→ Work to complete
Look through the lines below and copy each one that includes "webpack".

→ Transcribed page contents
━━━━━━
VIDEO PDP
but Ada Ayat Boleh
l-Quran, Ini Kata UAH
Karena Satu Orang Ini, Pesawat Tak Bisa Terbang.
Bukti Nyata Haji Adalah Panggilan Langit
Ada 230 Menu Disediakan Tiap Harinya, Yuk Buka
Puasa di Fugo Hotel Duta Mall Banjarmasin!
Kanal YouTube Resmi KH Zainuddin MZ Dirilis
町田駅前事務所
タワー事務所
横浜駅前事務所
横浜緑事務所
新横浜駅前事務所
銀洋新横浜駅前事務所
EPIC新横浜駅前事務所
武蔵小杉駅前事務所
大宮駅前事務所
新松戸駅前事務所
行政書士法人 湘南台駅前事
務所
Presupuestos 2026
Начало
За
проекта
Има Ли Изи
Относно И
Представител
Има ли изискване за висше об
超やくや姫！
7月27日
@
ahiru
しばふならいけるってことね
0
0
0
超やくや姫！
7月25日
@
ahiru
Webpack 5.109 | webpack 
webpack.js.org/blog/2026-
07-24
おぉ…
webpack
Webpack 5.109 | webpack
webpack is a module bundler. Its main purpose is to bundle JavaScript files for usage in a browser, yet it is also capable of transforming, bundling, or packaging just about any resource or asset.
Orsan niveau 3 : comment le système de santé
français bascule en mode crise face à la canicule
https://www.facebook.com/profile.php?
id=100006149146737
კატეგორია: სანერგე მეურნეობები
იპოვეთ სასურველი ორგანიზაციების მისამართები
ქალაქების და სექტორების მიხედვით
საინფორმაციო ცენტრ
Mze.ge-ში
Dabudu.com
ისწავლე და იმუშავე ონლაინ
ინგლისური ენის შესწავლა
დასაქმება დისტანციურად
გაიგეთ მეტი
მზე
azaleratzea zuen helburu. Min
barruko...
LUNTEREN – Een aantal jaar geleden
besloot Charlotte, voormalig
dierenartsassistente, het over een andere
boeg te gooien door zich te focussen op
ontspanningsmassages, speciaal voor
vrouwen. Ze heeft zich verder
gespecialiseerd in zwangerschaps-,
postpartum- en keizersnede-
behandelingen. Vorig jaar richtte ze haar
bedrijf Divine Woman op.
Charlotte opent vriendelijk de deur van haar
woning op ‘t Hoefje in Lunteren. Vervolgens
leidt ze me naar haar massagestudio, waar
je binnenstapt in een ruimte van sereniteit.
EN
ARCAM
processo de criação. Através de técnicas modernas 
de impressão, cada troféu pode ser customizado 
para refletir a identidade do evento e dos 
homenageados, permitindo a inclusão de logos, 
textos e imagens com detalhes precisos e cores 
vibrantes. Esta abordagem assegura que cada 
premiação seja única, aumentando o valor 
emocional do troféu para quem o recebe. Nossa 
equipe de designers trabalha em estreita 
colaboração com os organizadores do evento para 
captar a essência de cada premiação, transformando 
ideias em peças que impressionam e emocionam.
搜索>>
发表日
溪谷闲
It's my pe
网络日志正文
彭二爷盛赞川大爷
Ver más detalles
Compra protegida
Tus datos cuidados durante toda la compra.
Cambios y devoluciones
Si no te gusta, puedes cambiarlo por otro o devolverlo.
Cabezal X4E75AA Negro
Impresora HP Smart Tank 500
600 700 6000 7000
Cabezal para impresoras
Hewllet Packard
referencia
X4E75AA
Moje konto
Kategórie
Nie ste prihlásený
━━━━━━
→ Finished task
Webpack 5.109 | webpack 
webpack.js.org/blog/2026-
webpack
Webpack 5.109 | webpack
webpack is a module bundler. Its main purpose is to bundle JavaScript files for usage in a browser, yet it is also capable of transforming, bundling, or packaging just about any resource or asset.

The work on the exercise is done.